Deprem ve kentsel dönüşüm
Büyük depremlerden en az hasarla çıkmanın ancak kentsel dönüşümle olacağını söyleyen Başkan Kocaoğlu, "Çare, sağlıksız yapılardan kurtulup depreme dayanıklı konutlar inşa etmektir. Bunu yaparken de mutlaka ve mutlaka yeşil alanlarıyla, yollarıyla, bulvarlarıyla, parklarıyla, spor tesisleriyle, kent ormanlarıyla bir kent oluşturmak gerekir. Biz inançla, nasıl bir kentsel dönüşüm olmalıdır, çarpık yapıların yıllardır çilesini çeken insanlara ço cuklarına nasıl sağlık çözüm bulabiliriz, nasıl haklarını koruyabiliriz diye çok ciddi çalışmalar yaptık. Uzundere ve Örnekköy'den başlamak üzere iyi örnekleri çoğaltacağız" diye konuştu.

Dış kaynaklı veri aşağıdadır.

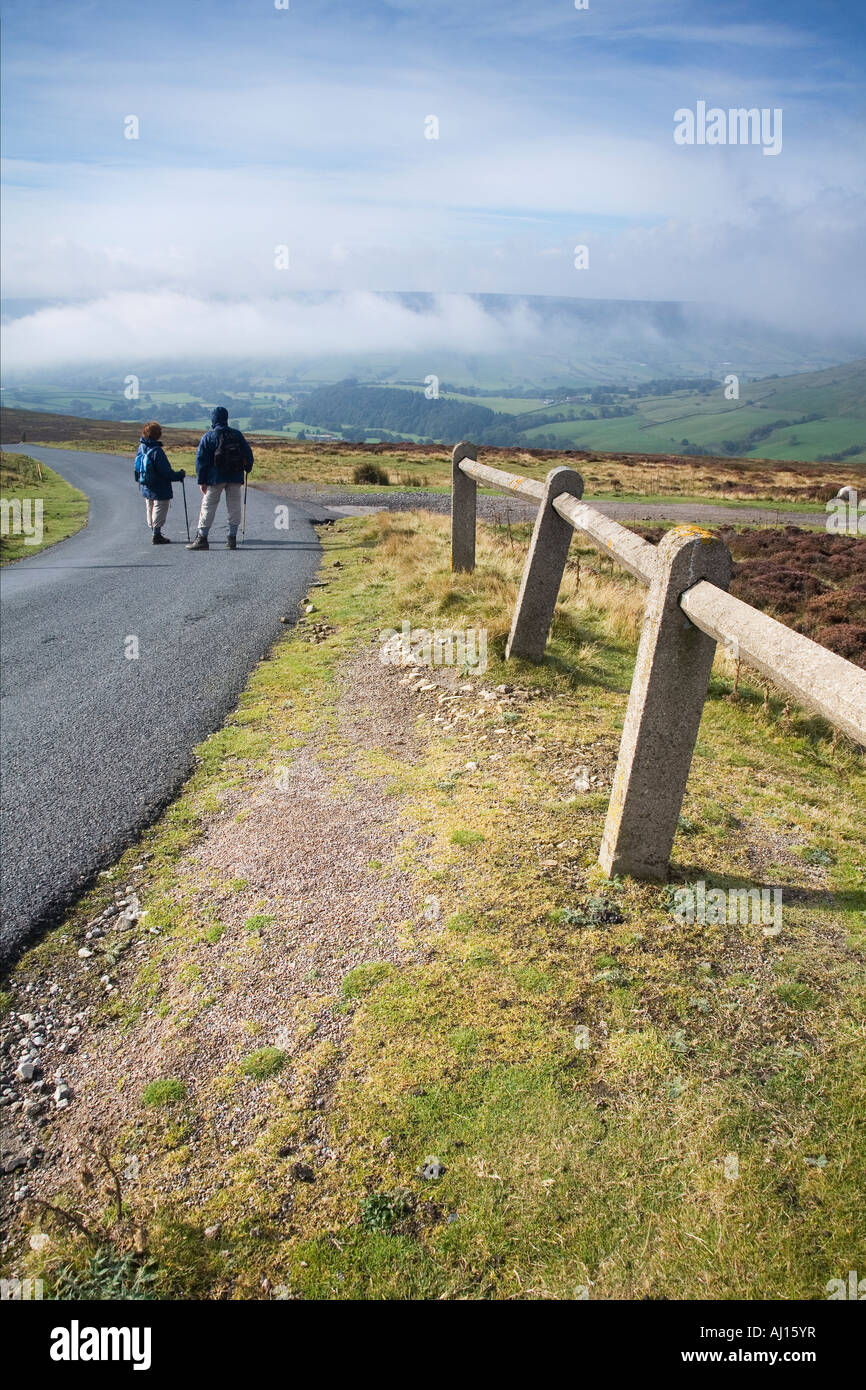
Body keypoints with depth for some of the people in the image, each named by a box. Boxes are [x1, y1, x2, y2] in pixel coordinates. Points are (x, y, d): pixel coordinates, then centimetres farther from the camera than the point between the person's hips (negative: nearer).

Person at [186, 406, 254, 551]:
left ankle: (201, 538, -1)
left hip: (215, 478, -2)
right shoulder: (237, 435, 5)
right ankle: (232, 539, 7)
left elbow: (201, 459, -5)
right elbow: (248, 454, 10)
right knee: (234, 507, 8)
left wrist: (201, 481, -2)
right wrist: (247, 469, 25)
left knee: (208, 507, 2)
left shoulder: (208, 437, -3)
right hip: (235, 478, 3)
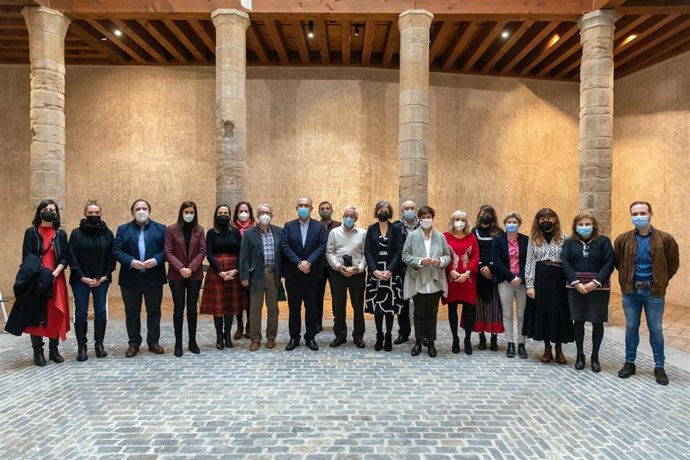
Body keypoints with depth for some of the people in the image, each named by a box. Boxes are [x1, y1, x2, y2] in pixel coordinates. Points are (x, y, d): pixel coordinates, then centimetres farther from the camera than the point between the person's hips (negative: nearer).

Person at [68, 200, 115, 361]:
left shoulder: (108, 233, 4)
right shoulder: (76, 233, -1)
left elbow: (112, 257, 3)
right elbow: (72, 257, -4)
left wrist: (105, 276, -7)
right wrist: (82, 277, -11)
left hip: (101, 280, 1)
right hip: (81, 280, -1)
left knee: (101, 312, 3)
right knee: (81, 312, 2)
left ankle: (99, 344, 15)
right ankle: (81, 347, 9)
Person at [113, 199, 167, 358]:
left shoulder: (161, 229, 5)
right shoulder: (123, 229, 6)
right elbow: (117, 251, -2)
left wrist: (155, 260, -17)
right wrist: (131, 262, -18)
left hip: (153, 277, 0)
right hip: (130, 278, 0)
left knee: (154, 311, 7)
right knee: (132, 312, 8)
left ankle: (153, 342, 19)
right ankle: (134, 343, 19)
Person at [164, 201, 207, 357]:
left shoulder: (199, 230, 4)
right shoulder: (171, 230, -1)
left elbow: (202, 251, -2)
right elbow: (168, 252, -6)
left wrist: (191, 268, -13)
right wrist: (180, 268, -17)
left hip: (195, 275, 2)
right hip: (176, 275, -1)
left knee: (192, 308, 8)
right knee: (179, 308, 3)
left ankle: (192, 342, 17)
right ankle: (178, 343, 11)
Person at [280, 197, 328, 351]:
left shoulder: (319, 227, 4)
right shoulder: (288, 226, 5)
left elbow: (322, 247, -7)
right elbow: (285, 247, -6)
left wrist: (309, 262, -19)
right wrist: (298, 263, -18)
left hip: (312, 274, 0)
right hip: (292, 274, 1)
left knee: (311, 307, 7)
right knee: (294, 307, 7)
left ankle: (310, 337, 19)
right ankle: (294, 337, 19)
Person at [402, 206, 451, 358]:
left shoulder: (440, 236, 5)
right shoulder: (412, 236, -1)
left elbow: (448, 255, 7)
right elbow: (405, 256, -4)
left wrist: (440, 261, -15)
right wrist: (420, 261, -19)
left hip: (435, 282, 2)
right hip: (418, 281, -1)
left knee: (432, 312, 10)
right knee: (419, 312, 7)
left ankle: (431, 342, 21)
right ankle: (418, 342, 20)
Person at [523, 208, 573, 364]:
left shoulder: (563, 238, 4)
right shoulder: (533, 239, 6)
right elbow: (529, 262, 2)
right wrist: (529, 284, -5)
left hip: (558, 279, -1)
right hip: (540, 279, 1)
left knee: (559, 312, 3)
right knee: (542, 312, 5)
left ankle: (558, 349, 18)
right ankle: (547, 348, 18)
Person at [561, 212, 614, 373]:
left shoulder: (603, 241, 1)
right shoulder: (569, 242, 5)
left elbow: (609, 264, -6)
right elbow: (565, 263, -4)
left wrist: (595, 282, -16)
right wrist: (576, 282, -16)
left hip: (599, 288, -1)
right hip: (575, 288, 1)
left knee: (597, 322, 5)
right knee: (578, 321, 6)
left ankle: (595, 357, 20)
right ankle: (580, 355, 20)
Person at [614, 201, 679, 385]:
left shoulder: (665, 239, -5)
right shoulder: (623, 239, -2)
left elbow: (673, 263, 7)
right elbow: (617, 262, 12)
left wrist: (661, 281, 4)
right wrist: (626, 279, 7)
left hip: (654, 291, -1)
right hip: (630, 290, 1)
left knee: (655, 329, 8)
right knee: (631, 327, 10)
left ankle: (659, 367, 21)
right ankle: (629, 363, 22)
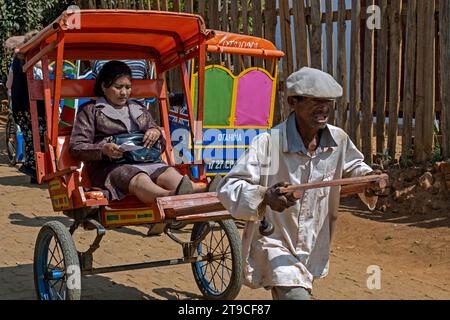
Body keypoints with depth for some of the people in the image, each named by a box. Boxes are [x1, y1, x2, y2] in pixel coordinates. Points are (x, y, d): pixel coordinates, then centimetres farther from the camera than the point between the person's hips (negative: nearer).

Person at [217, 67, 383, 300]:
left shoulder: (338, 140, -6)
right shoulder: (268, 143, -23)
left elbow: (353, 167, 17)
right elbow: (228, 187, -25)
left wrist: (367, 178, -5)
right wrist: (264, 196, -43)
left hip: (312, 248, 7)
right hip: (273, 243, -6)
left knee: (284, 295, 24)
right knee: (295, 294, -26)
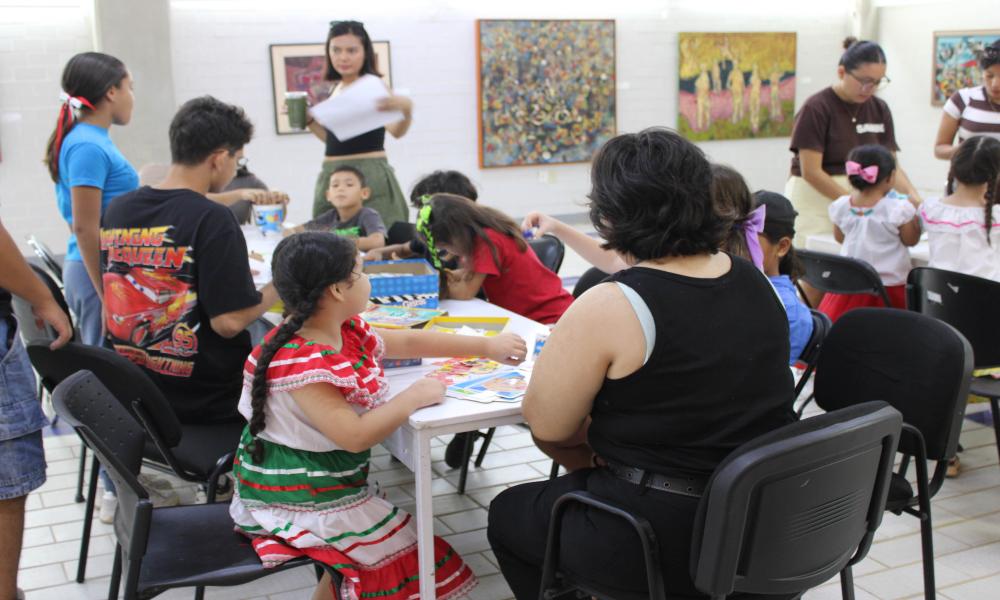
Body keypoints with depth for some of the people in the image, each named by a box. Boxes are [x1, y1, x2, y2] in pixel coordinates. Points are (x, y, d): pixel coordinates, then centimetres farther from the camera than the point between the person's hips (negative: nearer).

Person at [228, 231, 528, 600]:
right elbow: (355, 436, -31)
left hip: (330, 483, 9)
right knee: (405, 554, -1)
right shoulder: (300, 363, -28)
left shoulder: (346, 332, 0)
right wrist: (414, 397, -20)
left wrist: (487, 347, 12)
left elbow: (408, 341, 11)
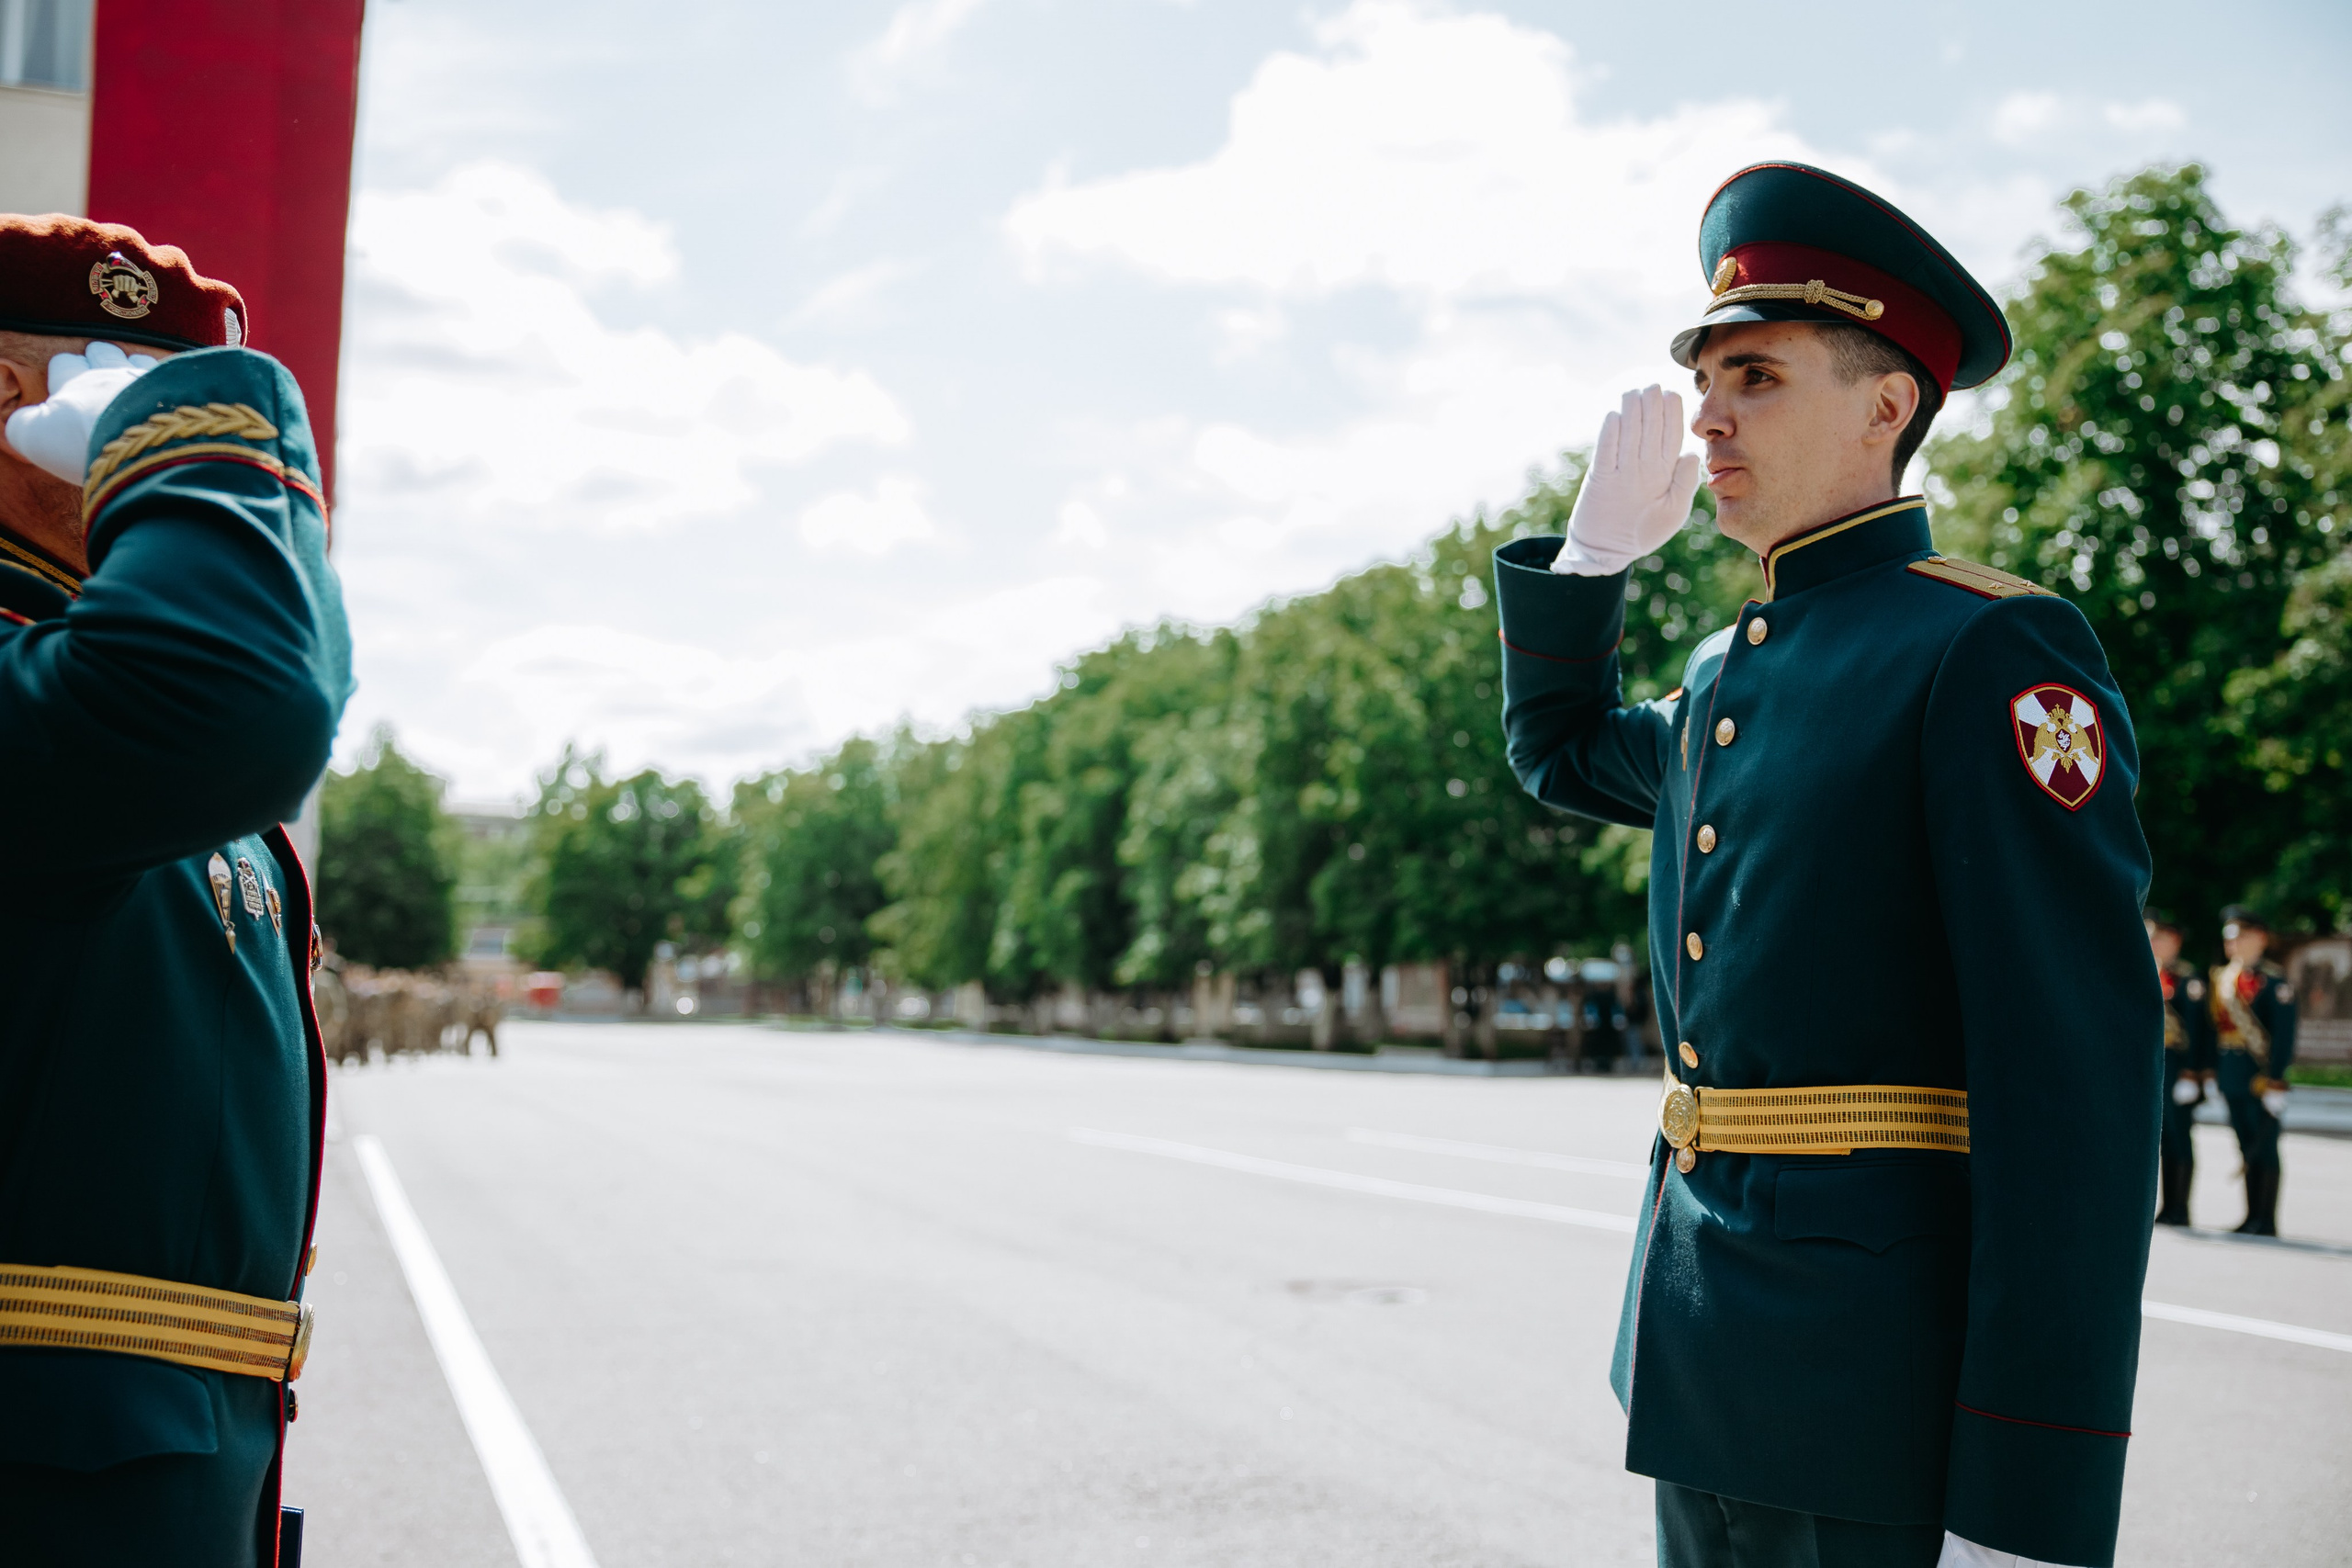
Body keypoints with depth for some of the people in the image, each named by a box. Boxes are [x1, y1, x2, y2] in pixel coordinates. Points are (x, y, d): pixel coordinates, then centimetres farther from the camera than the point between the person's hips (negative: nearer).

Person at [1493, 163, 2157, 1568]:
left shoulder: (1996, 655, -13)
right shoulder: (1727, 673, 13)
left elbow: (2081, 1085, -19)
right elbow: (1562, 750, 35)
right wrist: (1602, 540, 15)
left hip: (1886, 1382, -8)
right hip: (1710, 1353, 8)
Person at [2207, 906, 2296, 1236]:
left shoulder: (2274, 980, -8)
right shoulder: (2222, 979, 12)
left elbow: (2284, 1034, -12)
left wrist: (2275, 1081, -17)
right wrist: (2215, 1073, 13)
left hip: (2262, 1074, -6)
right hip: (2232, 1076, 7)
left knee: (2265, 1148, -1)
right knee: (2247, 1147, 12)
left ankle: (2267, 1221, 4)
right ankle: (2252, 1216, 18)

Ekonomik ve siyasi bağımsızlık
Konuşmasında, ekonomideki "kriz tehlikesi"ne de yer veren İzmir Büyükşehir Belediye Başkanı, "Daha çok üretim ve daha çok tasarruf çağrısı" yaptı. Başkan Kocaoğlu şöyle devam etti:
"Bizim çocukluğumuz tarım toplumuna denk gelir. Dayanışmanın hat safhada olduğu, herkesin evin ihtiyaçları büyük ölçüde kendi üretiminden karşıladığı yıllardı. Şimdi köylere bile çarşı fırınlarından ekmek gittiği, köylünün yumurtanın marketten aldığı bir dönemi yaşıyoruz. Üretmeyip tüketiyoruz. Uzun süredir bu böyle.. Eğer ürettiğinizden çok tüketirseniz, bu sefer dışardan borç almak zorunda kalırsınız. Borçların faizleri vardır. Anadolu’da bir laf var; ‘Borçlu ölmez, benzi sararır’ diye.. Bizimki de o hesap.. Sadece belediyede değil, evlerimizde tasarruf etmemiz lazım. 'Zaten yetmiyor, neyin tasarrufunu yapacağız'' diye soranlar için de geçerli bu söylediklerim. Kaliteli üreteceğiz ve dışa bağımlılıktan kurtulacağız. Bugün Demokles'in kılıcı gibi bir şeyler dayatılmaya çalışıyorsa, bunu tasarruf ve üretimle aşacağız. Ekonomik bağımsızlık olmadan siyasi bağımsızlık olmaz. Ben çok kriz gördüm; hepsinden etkilendim. Ama çok zengin bir ülkeyiz. Bu krizi de atlatacağız. Önemli olan, bu ülkede bir daha ekonomik kriz yaşanmamasıdır. Eğer üretmesek, mutlaka 5-10-15 sene sonra bir kriz daha kapımızda olacaktır. Bu günler geçecek. Kötümser değilim. Benim konuşmam, bir daha kriz yaşanmaması içindir."